CAHIER n°67

Marcel Roinat et Simone Roinat-Dumont,

Saint-Bonnet-le-Courreau année 30-50

Saint-Bonnet-le-Courreau attire décidément l'attention du groupe d'histoire locale du centre social, Village de Forez. La commune a en effet donné lieu ces dernières années à plusieurs publications. Des documents existent ici ou là ; longtemps ils restent dans l'ombre. Puis un jour, pour une raison fortuite ou par la volonté délibérée d'un chercheur passionné, ils sortent de l'oubli, et sont portés à la connaissance du public.
Les documents à l'origine des deux dernières publications viennent de Marcel et Simone Roinat-Dumont, père et fille. Marcel Roinat, instituteur à Saint-Etienne, avait épousé Marguerite Palmier, de Saint-Bonnet. Il séjournait longuement chaque année, depuis les années 30, dans le pays de sa femme. Et là, il connaissait et fréquentait avec affection famille, voisins et connaissances.

# FICHES RÉPERTORIÉES
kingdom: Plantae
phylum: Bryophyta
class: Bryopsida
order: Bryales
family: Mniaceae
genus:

# CONSIGNE
Répondez à ces questions sur l'extrait consacré à Saint-Bonnet-le-Courreau :
(a) Quel groupe s'intéresse à cette commune ?
(b) Quel métier Marcel Roinat exerçait-il, et dans quelle ville ?
(c) Qui Marcel Roinat avait-il épousé ?
Veuillez vous appuyer uniquement sur l'extrait.

# RÉPONSE
(a) Le groupe d'histoire locale du centre social, Village de Forez.
(b) Il était instituteur à Saint-Etienne.
(c) Marguerite Palmier, de Saint-Bonnet.